Task list
a: In the image format comparison below, what file size does the 1200 × 800 test photograph have when saved as WebP at quality 85?
b: Reproduce the stretch of the image format comparison below from "Saved as JPEG" through "smaller than PNG.", word for word.
c: For each statement, decide whether the image format comparison below agrees with it, answering yes or no and quoting the words that settle it: (i) PNG was created in 1996. (ii) JPEG's 8×8 grid artifacts become obvious at quality settings below 80. (iii) The test image saved as WebP lossless is 45% smaller than PNG lossless.
START Document segment
WebP vs PNG vs JPEG: Which Image Format to Use in 2026

Detailed comparison of WebP, PNG, and JPEG image formats. File size, quality, transparency, browser support, and when to use each format.

WebP vs PNG vs JPEG: Which Image Format to Use in 2026

The format you choose determines the file size your users download, the quality they see, and the speed at which your page renders. Three formats dominate the web in 2026: JPEG (created in 1992), PNG (created in 1996), and WebP (created in 2010). Their technical differences are substantial, and choosing incorrectly costs measurable performance.

The Comparison in Numbers

A single test image tells the story more clearly than any abstract description. Take a standard 1200 × 800 pixel photograph with moderate detail, typical of a blog hero image or product photo.

Saved as JPEG at quality 85: 245 KB. Visual quality is good, with minor compression artifacts visible only at extreme zoom around sharp edges. No transparency support.

Saved as PNG lossless: 3.8 MB. Visual quality is perfect, every pixel preserved exactly. Full transparency support. File size is 15x larger than the JPEG version.

Saved as WebP at quality 85: 168 KB. Visual quality is indistinguishable from the JPEG version at normal viewing distance. Full transparency support. File size is 31% smaller than JPEG and 97% smaller than PNG.

The same image saved as WebP lossless: 2.1 MB. Pixel-perfect quality with full transparency, 45% smaller than PNG lossless.

These ratios are consistent across image types. Google’s compression study tested thousands of images and found WebP lossy achieves 25-34% smaller files than JPEG at equivalent SSIM (structural similarity index), and WebP lossless achieves 26% smaller files than PNG on average.

Convert any image to WebP and see the difference →

JPEG: The Legacy Photograph Format

JPEG was designed for photographs in 1992 and remains the most widely used image format on the web. Its compression algorithm (discrete cosine transform) is optimized for continuous-tone images where adjacent pixels have similar colors, which describes most photographs.

Strengths. Universal support across every browser, device, operating system, and application ever built. Efficient compression for photographs. Small file sizes at quality 80-90.

Weaknesses. No transparency support. Lossy only, meaning every save cycle degrades quality. Compression artifacts are visible at lower quality settings, particularly around sharp edges, text, and high-contrast boundaries. The block-based compression algorithm produces characteristic 8×8 pixel grid artifacts that become obvious at quality settings below 70.

Use JPEG in 2026 when you need maximum compatibility with legacy systems that cannot process WebP, which is an increasingly rare situation. Email clients, particularly older Outlook versions, sometimes fail to render WebP images. Some print workflows still require JPEG input. Outside of these edge cases, WebP supersedes JPEG for web delivery.

PNG: The Lossless Transparency Format

PNG was created as a patent-free replacement for GIF and became the standard format for images requiring transparency or pixel-perfect reproduction.
END Document segment
START Records supplied
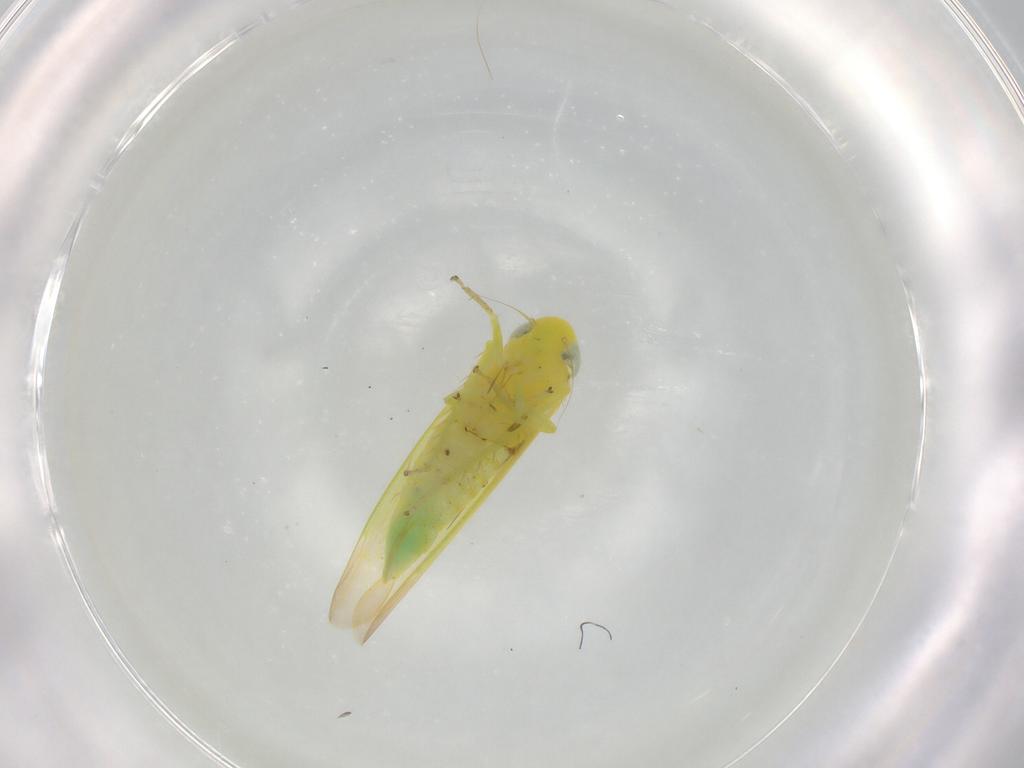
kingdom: Animalia
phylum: Arthropoda
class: Insecta
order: Hemiptera
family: Cicadellidae
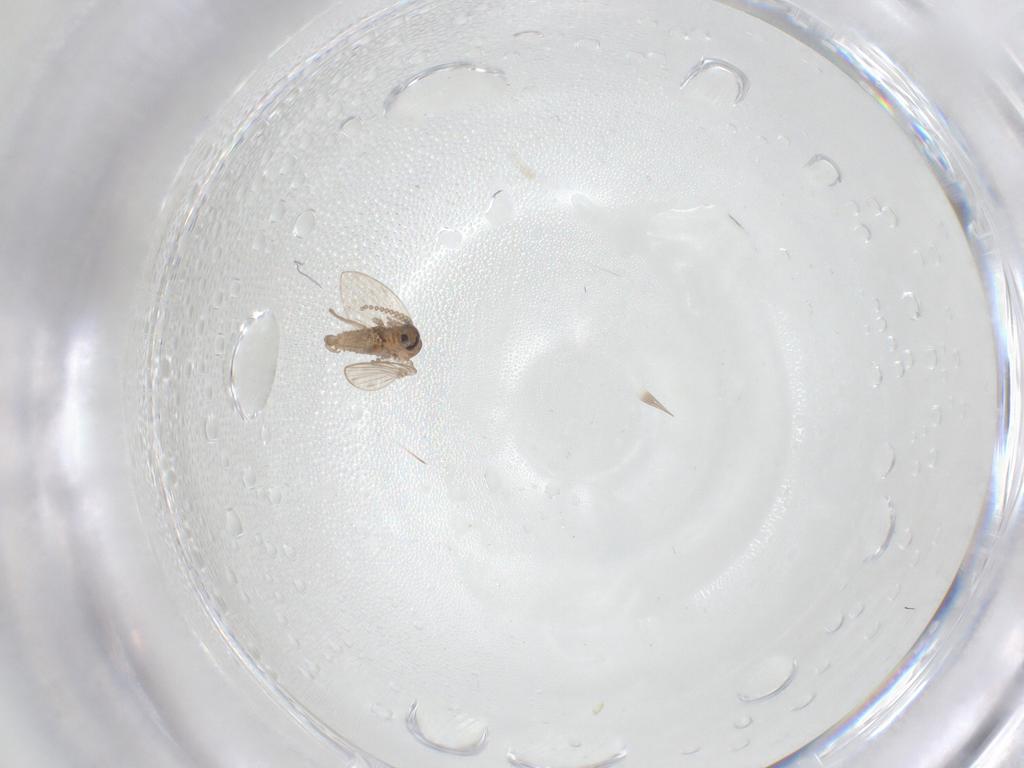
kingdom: Animalia
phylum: Arthropoda
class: Insecta
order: Diptera
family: Cecidomyiidae
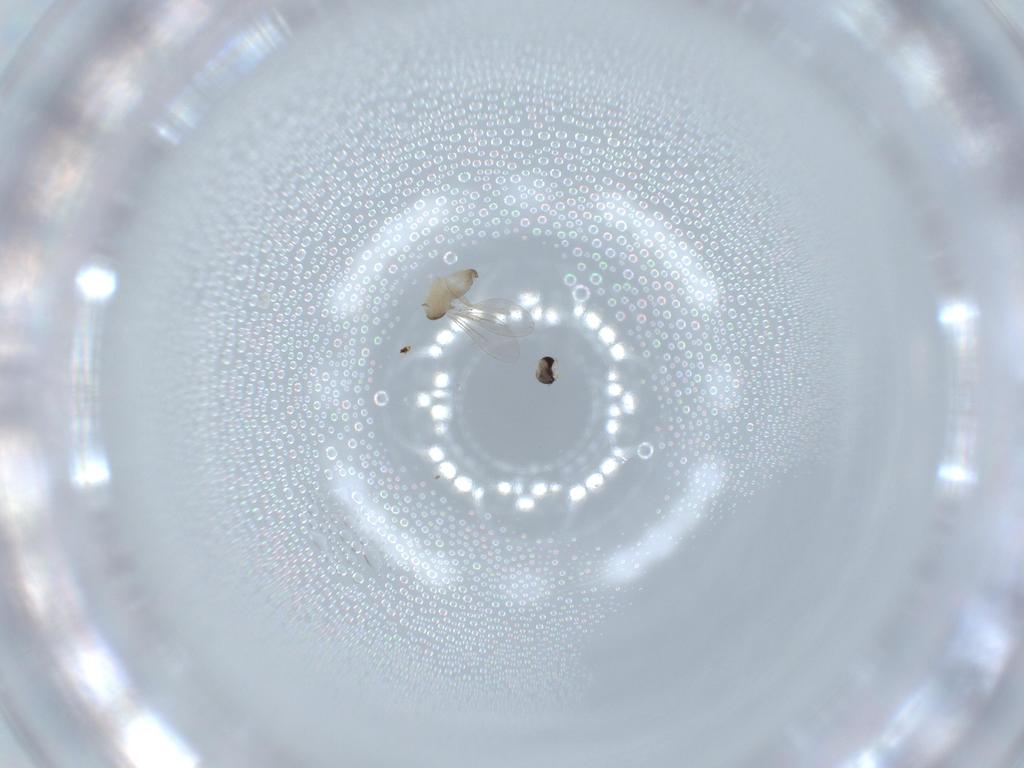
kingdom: Animalia
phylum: Arthropoda
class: Insecta
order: Diptera
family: Cecidomyiidae
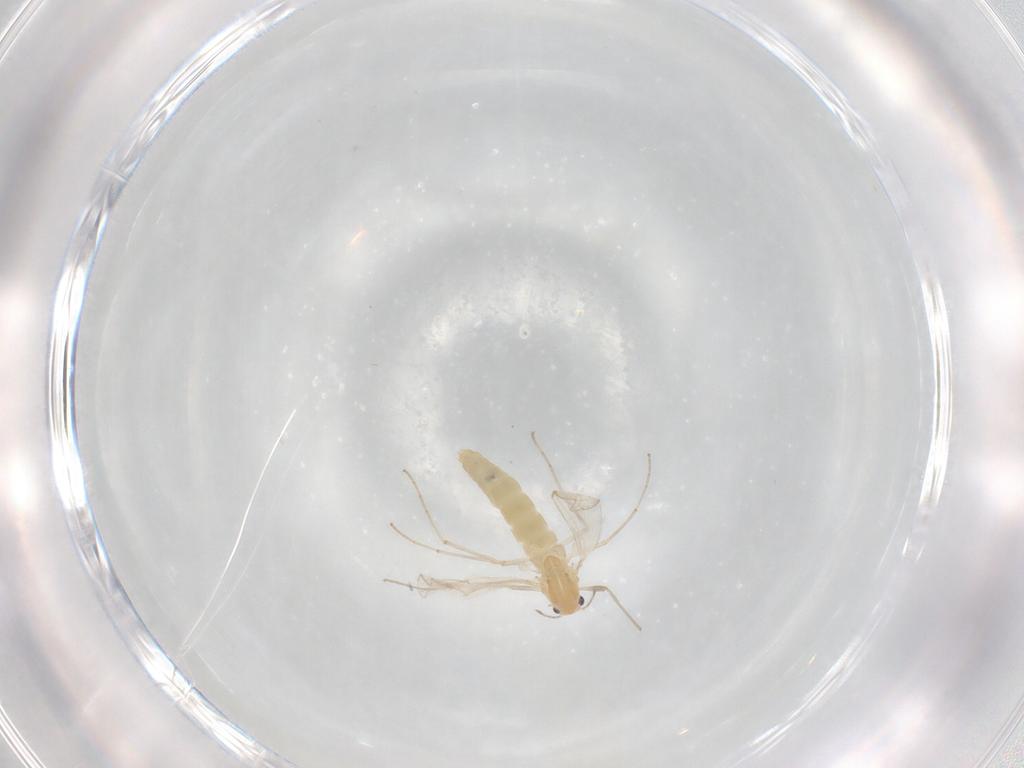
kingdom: Animalia
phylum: Arthropoda
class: Insecta
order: Diptera
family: Chironomidae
END Records supplied
Answers below
a: 168 KB

b:
Saved as JPEG at quality 85: 245 KB. Visual quality is good, with minor compression artifacts visible only at extreme zoom around sharp edges. No transparency support.

Saved as PNG lossless: 3.8 MB. Visual quality is perfect, every pixel preserved exactly. Full transparency support. File size is 15x larger than the JPEG version.

Saved as WebP at quality 85: 168 KB. Visual quality is indistinguishable from the JPEG version at normal viewing distance. Full transparency support. File size is 31% smaller than JPEG and 97% smaller than PNG.

c:
(i) Yes: "PNG (created in 1996)"
(ii) No: "characteristic 8×8 pixel grid artifacts that become obvious at quality settings below 70"
(iii) Yes: "Pixel-perfect quality with full transparency, 45% smaller than PNG lossless."